Psicólogos y terapeutas trataron de enseñarme técnicas de respiración y otros mecanismos de afrontamiento, de lo que me burlé con risas y ojos en blanco que solo las adolescentes saben dar. Incluso cuando algunos de mis músculos se atrofiaron, parecía que mi dedo medio funcionaba bien. Más que nunca, llegué a confiar en los presentadores de televisión de confianza que cocinaban a la parrilla y horneaban con tanta facilidad. ¡Imagina a Ina Garten negándome una comida!

Trato de pensar en cuando la comida volvió a ser buena, cuando comer se convirtió en un vehículo de placer y no de puro dolor. No hay un punto de datos perfecto. Eso es lo que pasa con tener una enfermedad que sigue y sigue: “Antes” y “después” son irrelevantes. Vivir en un cuerpo en llamas requiere que lo cuides como un jardín: con cuidado y meticulosidad y, lo que es más importante, todos los días.

Digo que tengo dos trabajos, mi trabajo de día en un periódico y un segundo como secretaria de mí y de mi cuerpo. Las habilidades incluyen una destreza para navegar por el sistema de atención médica, la capacidad de gritar por teléfono a los agentes de seguros de gestión intermedia y una habilidad especial para presupuestar adecuadamente las “emergencias”. Un paso en falso podría significar un brote de Crohn o una factura médica considerable.

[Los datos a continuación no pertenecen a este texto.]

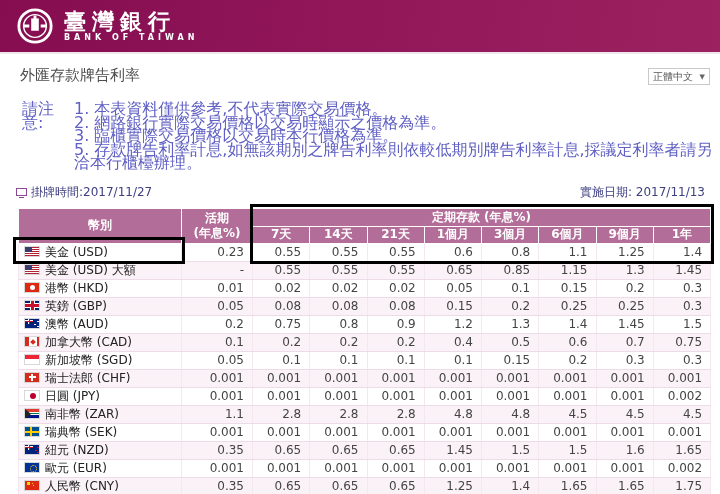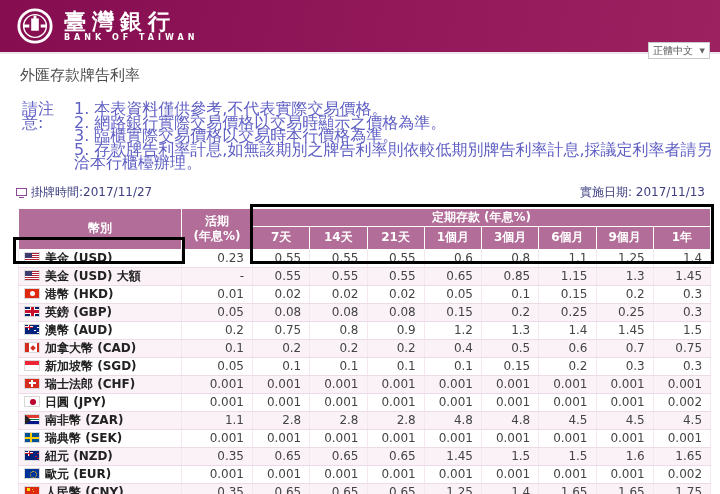"正體中文" .lang-select { top: 42px -> 68px }
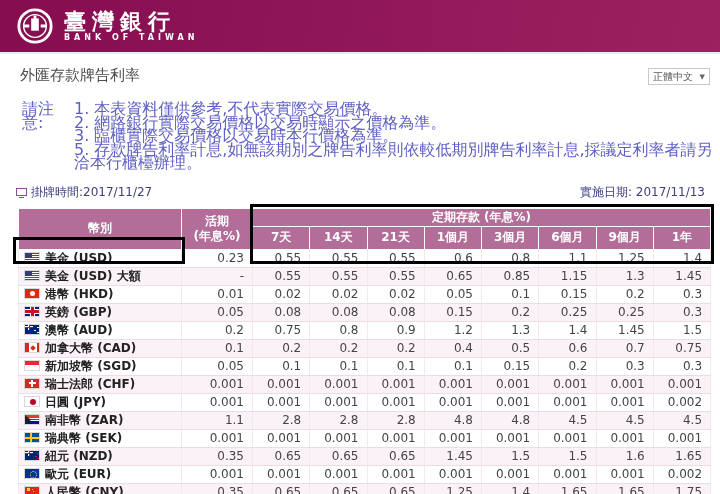"7天" .rates thead tr:last-child th { height: 23px -> 17px }
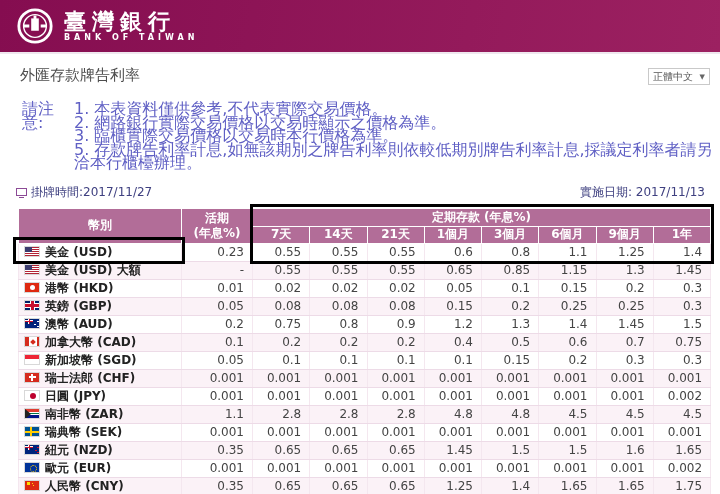"美金 (USD)" .rates tbody tr td:first-child { font-weight: bold -> none }
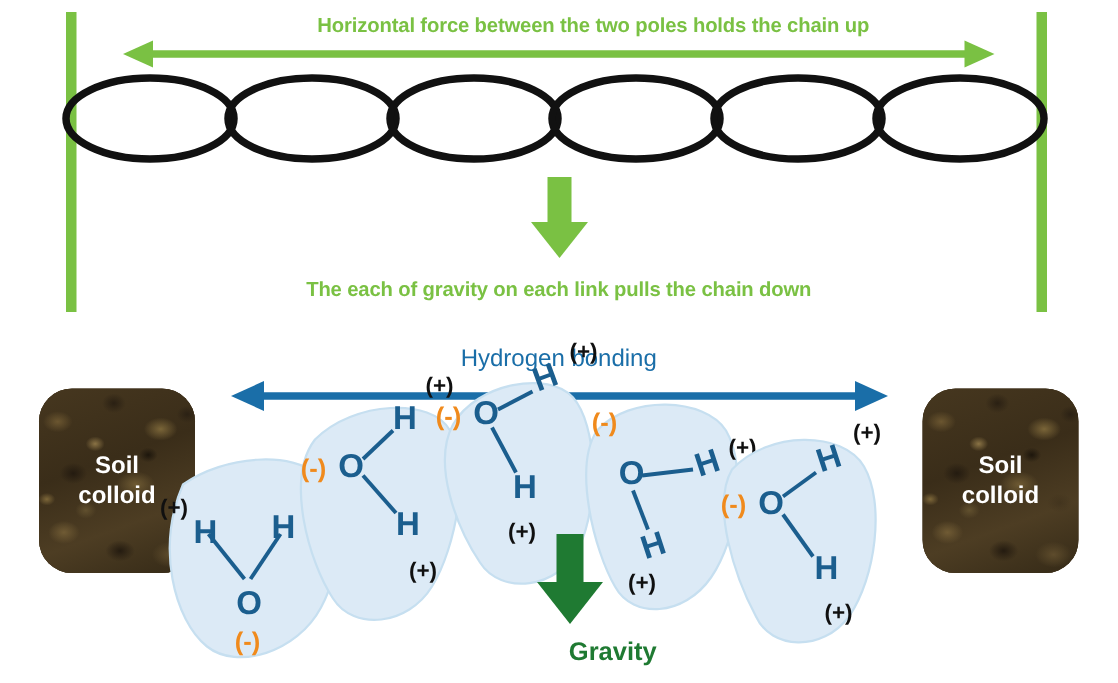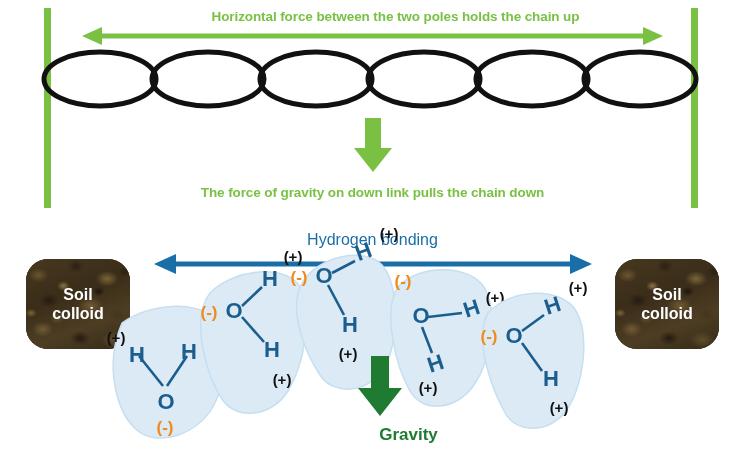"The force of gravity on" div.green-caption { text: force of gravity on down -> each of gravity on each }
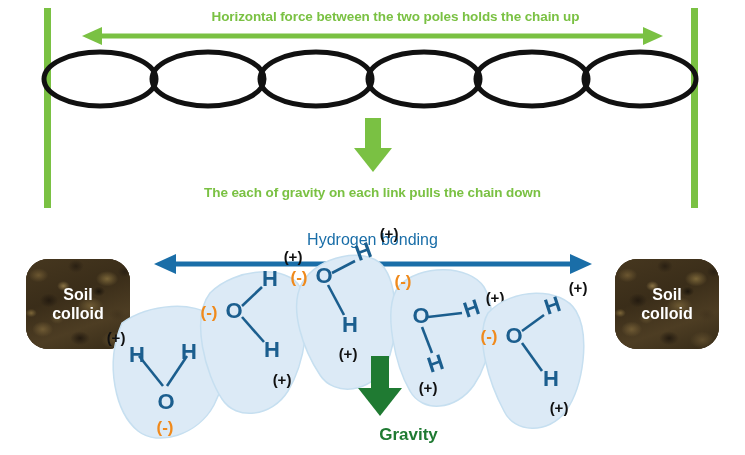"Soil" .soil-colloid { height: 90px -> 123px }
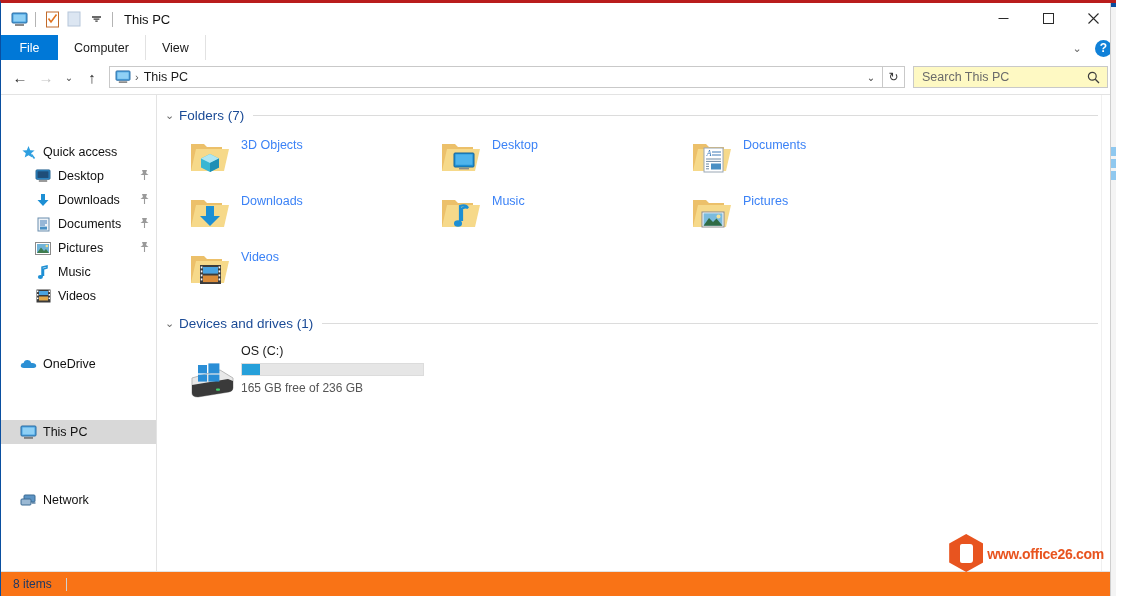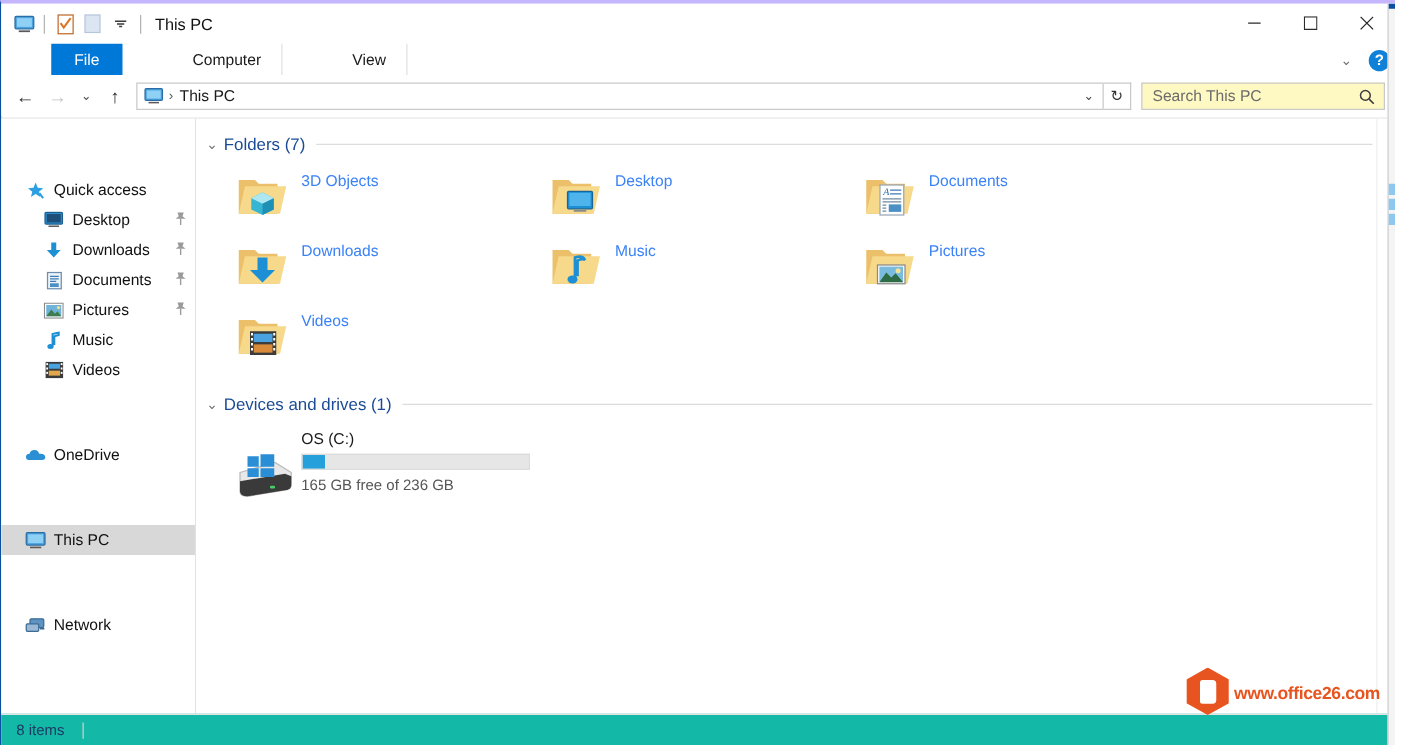"This PC" #window { border-top: 3px solid #c4b5fd -> 3px solid #b91c1c }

Llegó un momento, después de esa estancia inicial en el hospital, en que la comida no se convirtió en el enemigo, sino en una especie de pretendiente benigno. Después de meses de sondas de alimentación y lavado de estómago, junto con un helicóptero “vuelo de la vida” y la cirugía, comencé a superar el estar enferma. Las drogas parecían estar funcionando. Las visitas al médico, aunque aburridas ya menudo estropeadas por tonterías de procedimiento, estaban ayudando.

Una vez más pude comer de una manera “regular”: pequeños bocados de pizza y grasientos filetes de pollo, manzanas crujientes envueltas en mantequilla de maní goteante, mi favorito. El sabor azucarado de la Coca-Cola Light y la chispa del café negro barato son placeres diarios. Rachael, Ina y Emeril todavía están en la foto, pero ahora cuando los miro, en casa, puedo correr a la nevera.

Annie Tressler es gerente de comunicaciones corporativas en The New York Times.